The Chancellor will no doubt claim borrowing is down, that she has restored stability. But again, look beneath the spin and the story unravels. When she took office, the Treasury expected borrowing this year to be £77 billion. So far, she has borrowed £112 billion. By the end of the financial year, that figure is expected to hit £138 billion. That is nearly double the deficit she inherited – to pay for irresponsible spending, increased welfare spending, serial U-turns, and a refusal to take difficult decisions.

We are told to believe that her plans are prudent, that the books add up, that she will quickly get the deficit back down again. Yet her entire fiscal strategy relies on assumptions that nobody seriously believes: sharp spending restraint in future years, and yet more tax rises pencilled in for just before the next Election. It is a fiscal fantasy, designed to get her through the next forecast rather than fix the country’s problems. Reeves is putting her career before the welfare of the hardworking men and women of the UK.

How can we believe she will deliver when we have seen so many U-turns from this government? Even in the short space of time since the last Budget we’ve seen U-turns on the pubs tax, family farms tax, employment rights and possibly an imminent student loans change as well – all after pressure from the Conservatives.

The reason Reeves wants a low-key Spring Statement is obvious. She doesn’t want scrutiny. She doesn’t want challenge. She is too weak to take any meaningful action. And perhaps she has realised that whenever she does something it tends to go very badly wrong – so her strategy this time is to simply do nothing at all.

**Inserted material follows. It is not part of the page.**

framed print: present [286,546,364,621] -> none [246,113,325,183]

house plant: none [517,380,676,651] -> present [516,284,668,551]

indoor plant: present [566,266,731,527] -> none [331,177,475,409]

The fact is even if the Chancellor wanted to change course, she couldn’t. This is a weak and chaotic government, paralysed by its own divisions and hostage to its backbenchers. Tough decisions on welfare? Kicked into the long grass. Serious action on competitiveness and energy costs? Ed Miliband is taking us all for fools.

Instead, we get higher taxes on work and enterprise, the world’s highest energy prices and a spiralling benefits bill. Managed stagnation, dressed up as stability. Britain deserves better than this drift.

With Kemi Badenoch as leader and me as Shadow Chancellor, the Conservatives have been clear. We would get spending under control, grip welfare reform so that work always pays, restore competitiveness with cheaper energy.

We would cut the deficit with discipline, not deception – and use the proceeds to back growth: abolishing stamp duty, scrapping business rates for thousands of High Street pubs and shops, cutting tax for young people starting work, investing properly in apprenticeships and fixing student loans. That is a plan. It is costed, credible, and focused on fairness and growth.

In two days, Rachel Reeves will try to say – as quietly as possible – that everything is going fine.

The truth is we are poorer due to the choices she has made. Borrowing is higher. Growth is weaker. Confidence is lower. Our economy is on its knees – and it is clear that there is no path to recovery while we are stuck with this weak and chaotic Labour government.